Но однажды Высотская позвала Лялю к себе в спальню. Она была впервые без корсета, опущенная и обмякшая, красные губы ее опухли от слез. Она обратилась к Ляле как к сильной, как к имеющей власть. Она умоляла ее «не губить семью», и девушка поняла, в какую беду вовлек ее учитель. Она рассказала все матери. Решено было немедленно из этого дома уехать. Тут, кстати, вернулся с фронта Александр Николаевич Раттай, в несколько дней нашел комнату, и вся семья переехала на Пречистенку, в дом 25, которому суждено было стать самым страшным местом за всю Лялину жизнь.
Я обходила мыслью воспоминания тех дней, и вот они встают передо мною вплотную: сейчас мне их уже не обойти. Давно прошедшее и никогда в душе не умирающее… Как бы хотела я рассказать о нем короче и строже!
Отец и Александр Николаевич уже не продавали на улицах газеты, теперь они устроились на работу в Статистическое управление. По вечерам отец надевал мамин передник и помогал ей по хозяйству. Александр Николаевич доставал откуда-то конину, ставшую основным питаньем семьи. Ляля ходила на службу, отдавала родителям свой заработок, ничего для себя не просила, ни во что домашнее не вмешивалась и жила своим замкнутым миром, полным неясных ожиданий и невозможной путаницы в мыслях, разобраться в которой никто и не мог ей помочь.

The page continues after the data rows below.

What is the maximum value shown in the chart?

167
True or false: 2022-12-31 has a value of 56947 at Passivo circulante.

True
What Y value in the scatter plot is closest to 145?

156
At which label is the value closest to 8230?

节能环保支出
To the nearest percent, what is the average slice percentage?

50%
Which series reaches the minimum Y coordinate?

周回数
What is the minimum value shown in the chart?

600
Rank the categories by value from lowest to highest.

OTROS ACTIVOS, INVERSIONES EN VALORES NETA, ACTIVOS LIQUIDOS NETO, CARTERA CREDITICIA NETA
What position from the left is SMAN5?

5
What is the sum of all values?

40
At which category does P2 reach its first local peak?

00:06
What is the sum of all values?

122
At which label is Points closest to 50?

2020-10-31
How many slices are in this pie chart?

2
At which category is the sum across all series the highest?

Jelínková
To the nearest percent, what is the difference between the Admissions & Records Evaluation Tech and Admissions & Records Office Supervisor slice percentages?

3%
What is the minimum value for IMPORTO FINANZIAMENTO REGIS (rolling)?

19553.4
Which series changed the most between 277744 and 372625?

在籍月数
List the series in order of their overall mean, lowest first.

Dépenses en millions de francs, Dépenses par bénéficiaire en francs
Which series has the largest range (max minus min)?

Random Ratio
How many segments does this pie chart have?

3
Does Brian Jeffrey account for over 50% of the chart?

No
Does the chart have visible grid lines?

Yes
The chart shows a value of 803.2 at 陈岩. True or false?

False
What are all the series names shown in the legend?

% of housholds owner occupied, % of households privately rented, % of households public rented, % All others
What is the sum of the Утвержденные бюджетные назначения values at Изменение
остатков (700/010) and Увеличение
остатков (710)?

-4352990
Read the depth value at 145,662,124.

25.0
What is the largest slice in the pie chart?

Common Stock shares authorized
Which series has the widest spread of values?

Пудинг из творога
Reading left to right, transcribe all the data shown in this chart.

И правда: всем было не до нее.
Вечером она читала или шла с Тагором в летний театр Аквариум на симфоническую музыку, которую творили голодные артисты для голодной публики. Там увидала и услыхала она Рахманинова, дирижировавшего «Поэму экстаза» Скрябина. Музыка говорила языком, независимым от эпохи, людских временных целей и дел. Высотский упорно посещал пречистенскую квартиру, стараясь не встречаться с отцом.
Мать, похудевшая, словно уменьшившаяся ростом, изо всех сил старалась сохранить привычный порядок в доме, цепляясь за него как за последний призрак уходящего прошлого. Она что-то непрерывно мыла, шила, скребла. Это называлось у нее «не опускаться». Отец, выходя из кухни в мамином переднике, большой, широкий, что еще сильнее подчеркивалось его худобой, иногда вопросительно и с укором поглядывал на дочь, сидевшую безучастно с книгой.
Однажды в воскресенье отец позвал Лялю за город. Ехали долго на трамвае, потом шли пешком. Наконец они попали на зеленое загородное кладбище с заброшенными могилами и сели на чьем-то безымянном холмике в высокой траве.
— Я давно хотел тебе сказать, нарочно для этого сюда поехал, в городе трудно начать… Мне тяжело твое отношение к матери. Ты дома как чужая, а к ней ты просто жестока. — Ляля первый раз в жизни увидала слезы на глазах отца.
— Я люблю тебя, — ответила Ляля и, отвечая, терзалась, понимая голую правду его слов. Ей не хотелось укрываться от голоса совести. — Я люблю тебя, — повторяла она, лежа ничком на траве и плача, — но я не люблю нашу маму.
— И тебе ее не жаль? — спросил отец после долгого молчанья. Ляля сразу не ответила. Потом она поднялась, оправила платье, вытерла слезы и сказала:
— Я тебе обещаю, я все тебе обещаю!
Они взялись за руки и, как в недавнем детстве, молча пошли рядом.
Лето 1918 года стояло жаркое и сухое. На Москву со всех сторон наползали голод и тиф. По железным дорогам, увесив гроздьями поезда, ехали «мешочники». Это были голодные городские люди, искавшие еду; это были и крестьяне, сбывавшие свои запасы за вещи, за деньги, за драгоценности. Ползли слухи о наступлении Белой армии, о том, что скоро большевики кончатся и начнется «нормальная жизнь». И вот однажды был объявлен в Москве приказ явиться всем офицерам царской армии для регистрации по месту жительства. Дальновидные люди, имевшие политический нюх, уклонились от явки. У этих в будущем сложилась разная судьба: кто бежал в сторону белых, кто погиб позднее при очередных «чистках» населения, кто благополучно пережил все перекаты и мирно закончил свой век трудовым пенсионером.